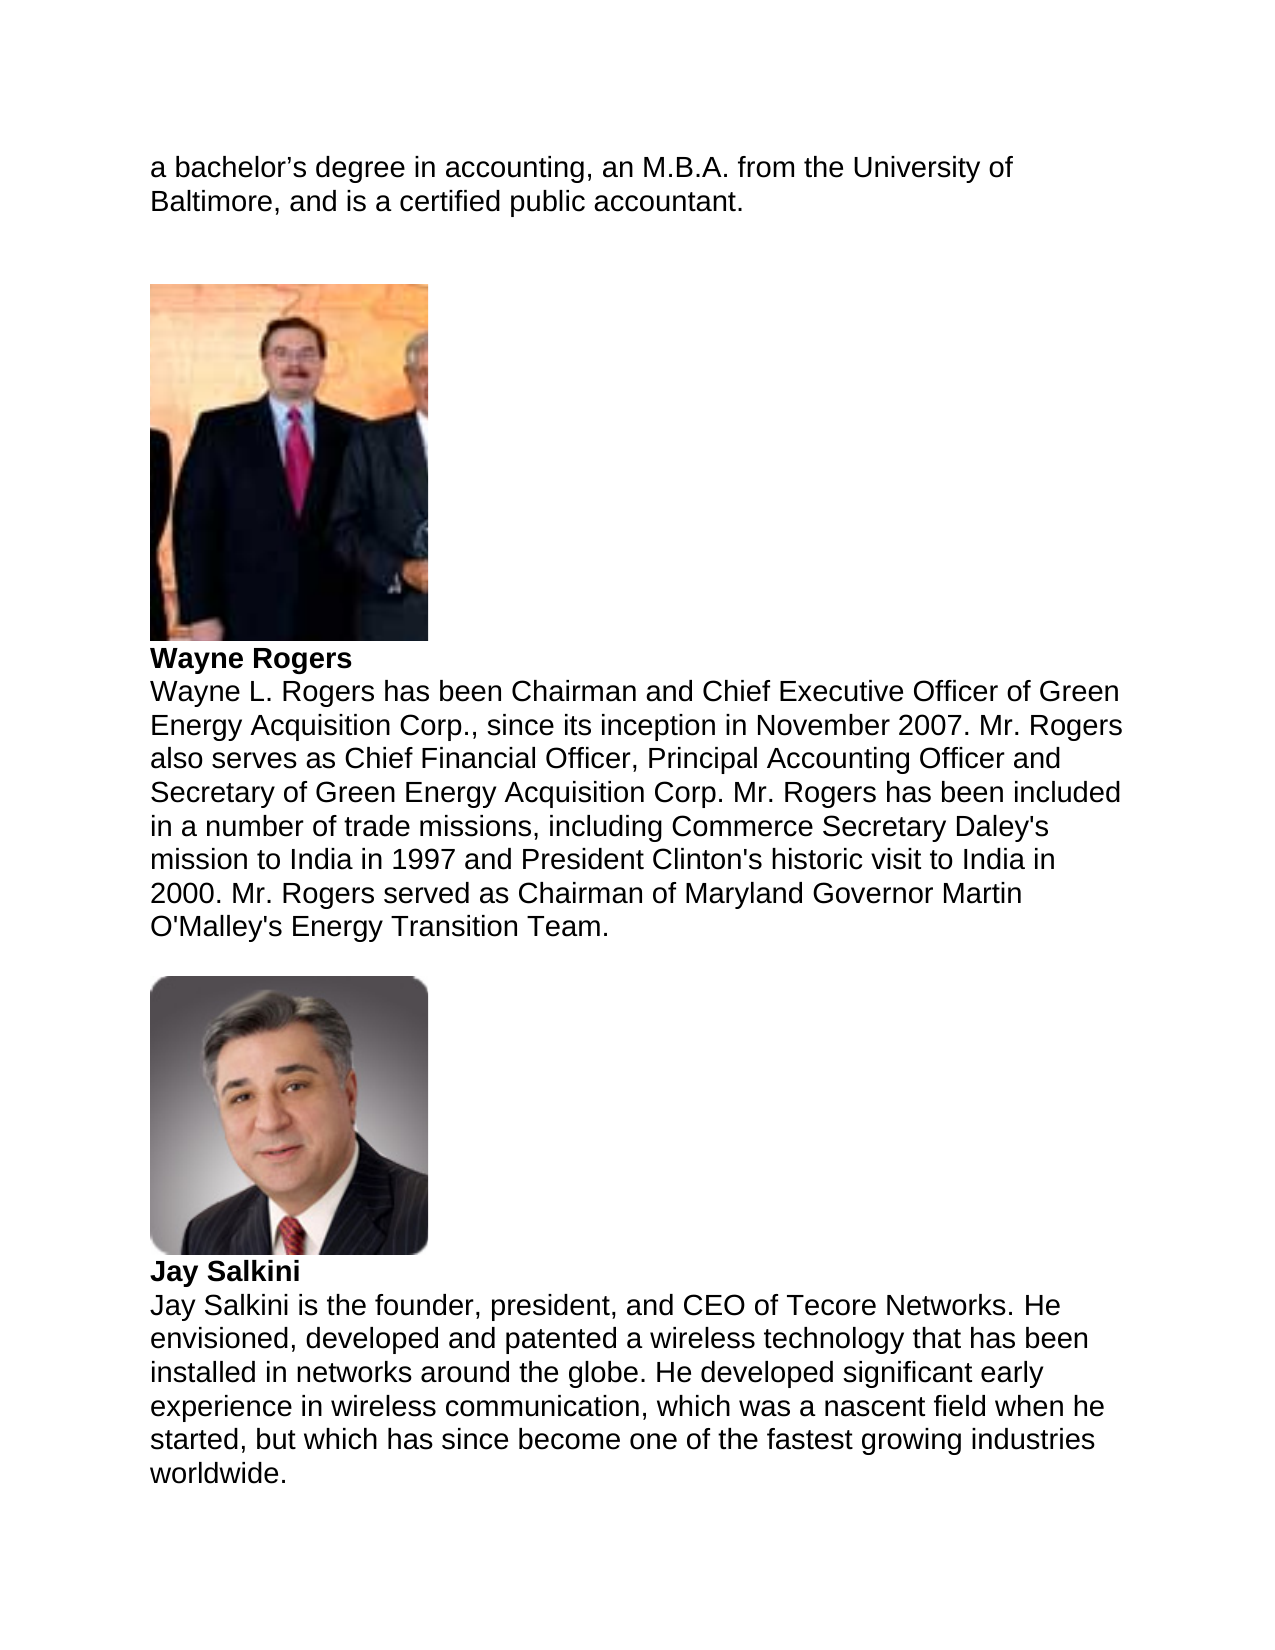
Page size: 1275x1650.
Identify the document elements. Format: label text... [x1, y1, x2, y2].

text Jay Salkini is the founder, president, and CEO of Tecore Networks. He envisioned, developed and patented a wireless technology that has been installed in networks around the globe. He developed significant early experience in wireless communication, which was a nascent field when he started, but which has since become one of the fastest growing industries worldwide. [150, 1288, 1125, 1489]
text Wayne Rogers [150, 641, 1125, 674]
picture [150, 284, 429, 641]
picture [150, 976, 429, 1255]
text Wayne L. Rogers has been Chairman and Chief Executive Officer of Green Energy Acquisition Corp., since its inception in November 2007. Mr. Rogers also serves as Chief Financial Officer, Principal Accounting Officer and Secretary of Green Energy Acquisition Corp. Mr. Rogers has been included in a number of trade missions, including Commerce Secretary Daley's mission to India in 1997 and President Clinton's historic visit to India in 2000. Mr. Rogers served as Chairman of Maryland Governor Martin O'Malley's Energy Transition Team. [150, 674, 1125, 943]
text Jay Salkini [150, 1254, 1125, 1288]
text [150, 150, 1125, 217]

◆ **Problem details**: Will you set down the records word for word while leaving out every picture?

◆ **Solution below**:
Page size: 1275x1650.
Identify the document elements. Format: label text... [x1, y1, x2, y2].

text Jay Salkini is the founder, president, and CEO of Tecore Networks. He envisioned, developed and patented a wireless technology that has been installed in networks around the globe. He developed significant early experience in wireless communication, which was a nascent field when he started, but which has since become one of the fastest growing industries worldwide. [150, 1288, 1125, 1489]
text Wayne Rogers [150, 641, 1125, 674]
picture [150, 284, 429, 641]
picture [150, 976, 429, 1255]
text Wayne L. Rogers has been Chairman and Chief Executive Officer of Green Energy Acquisition Corp., since its inception in November 2007. Mr. Rogers also serves as Chief Financial Officer, Principal Accounting Officer and Secretary of Green Energy Acquisition Corp. Mr. Rogers has been included in a number of trade missions, including Commerce Secretary Daley's mission to India in 1997 and President Clinton's historic visit to India in 2000. Mr. Rogers served as Chairman of Maryland Governor Martin O'Malley's Energy Transition Team. [150, 674, 1125, 943]
text Jay Salkini [150, 1254, 1125, 1288]
text [150, 150, 1125, 217]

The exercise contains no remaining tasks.